While the Vermont Supreme Court didn't address this doctrine directly, its recognition that “all exposures are not created equally” echoes the words of Justice Sotomayor's concurring opinion in United States v. Jones, where she wrote it was time to stop treating "secrecy as a prerequisite for privacy," and stop assuming "that all information voluntarily disclosed to some member of the public for a limited purpose is, for that reason alone, disentitled to Fourth Amendment protection."
In a world where more data is being stored on the cloud and social media companies know our every thought and association, greater judicial recognition of this idea will result in greater privacy protection.
Search Techniques: Don't Look For Shotguns in an Envelope
In the phyiscal world, court have long restricted how and where the government can search, giving the police only a portion of what they want to ensure a search doesn't become a "general warrant": boundless and limitless and ultimately unreasonable under the Fourth Amendment. If police ask for a search warrant to search a house for a shotgun used to commit a crime, a court absolutely has the ability to prohibit the officers from searching envelopes on a desk, or any other place or item where the thing they're looking for -- the shotgun -- will certainly not be found.
When it comes to electronic evidence, however, particularity is more difficult. As the Vermont court explained, "in the digital universe, particular information is not accessed through corridors and drawers, but through commands and queries. As a result, in many cases, the only feasible way to specify a particular 'region' of the computer will be by specifying how to search." Restricting the way the government can search a computer is simply the digital analog to its search limitations in the physical world. And it makes sure that every electronic search doesn't turn into a general search just because data is highly mobile.
Copy Some, Delete All
As demonstrated by the government's broad seizure of data in the Megaupload case, prosecutors love seizing a wide ranging amount of electronic data, and then take their sweet time to sort out the relevant from the irrelevant. The rationale, again, is that the relevant evidence they're looking for can be anywhere, and so they need to search everywhere. While courts have authorized these broad seizures at least initially, a number of courts have been increasingly unhappy with the government's delay in sorting this information out and returning (and deleting) what it doesn't need.

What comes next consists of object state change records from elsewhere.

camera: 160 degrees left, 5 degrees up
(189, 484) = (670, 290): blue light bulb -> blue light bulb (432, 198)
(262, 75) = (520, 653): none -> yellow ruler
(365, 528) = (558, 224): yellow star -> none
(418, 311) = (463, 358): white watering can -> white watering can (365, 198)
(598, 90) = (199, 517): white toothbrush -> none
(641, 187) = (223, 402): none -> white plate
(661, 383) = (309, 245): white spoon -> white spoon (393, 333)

The Vermont Supreme Court authorized judges to put safeguards in place before the search, ensuring that seizures aren't so broad, and that delays won't occur in the first place.

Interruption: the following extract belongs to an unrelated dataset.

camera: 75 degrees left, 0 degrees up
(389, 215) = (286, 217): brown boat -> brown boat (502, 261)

Judges Control Searches, Not the Government
The court noted that warrant applications aren't submitted to judges on a "take it or leave it basis." But oftentimes it seems this is precisely what the government wants: wide ranging authorization into electronic evidence, with minimal oversight and little particularity. And when prosecutors don't get their way, their default is to argue that judges are little more than rubber stamps, permitted to do nothing more than approve or deny a government request. Thankfully the Vermont Supreme Court stood up to the government and told them they couldn't have whatever they wanted. Other courts are starting to be more vocal too about the government's efforts to intrude into the private lives of Americans.
We need more courts to think about the implications of their decisions and craft limits on electronic surveillance so they can fullfill their traditional role as a check against government overreach.